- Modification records
═══

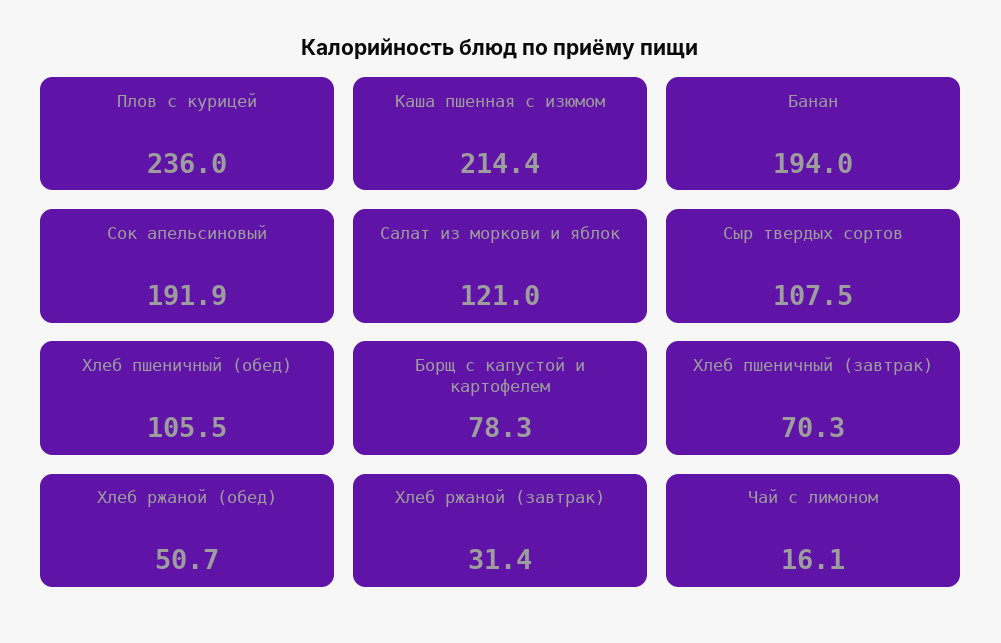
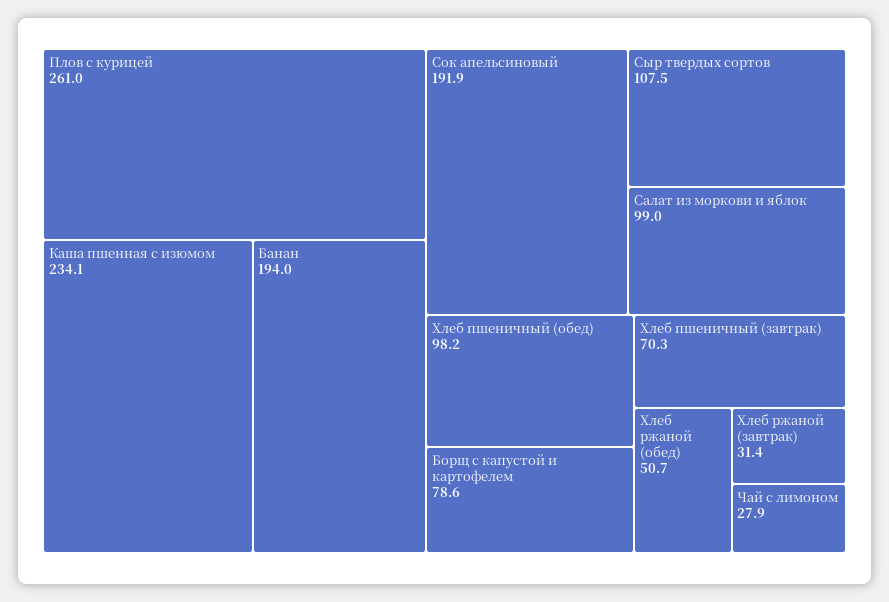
Плов с курицей: 236 -> 261
Каша пшенная с изюмом: 214.4 -> 234.1
Салат из моркови и яблок: 121 -> 99
Хлеб пшеничный (обед): 105.5 -> 98.2
Борщ с капустой и картофелем: 78.3 -> 78.6
Чай с лимоном: 16.1 -> 27.9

═══

- WHAT TO PRODUCE
Leave out the pictures, and give all the records again exactly.

- ANSWER BOX
Плов с курицей: 236 -> 261
Каша пшенная с изюмом: 214.4 -> 234.1
Салат из моркови и яблок: 121 -> 99
Хлеб пшеничный (обед): 105.5 -> 98.2
Борщ с капустой и картофелем: 78.3 -> 78.6
Чай с лимоном: 16.1 -> 27.9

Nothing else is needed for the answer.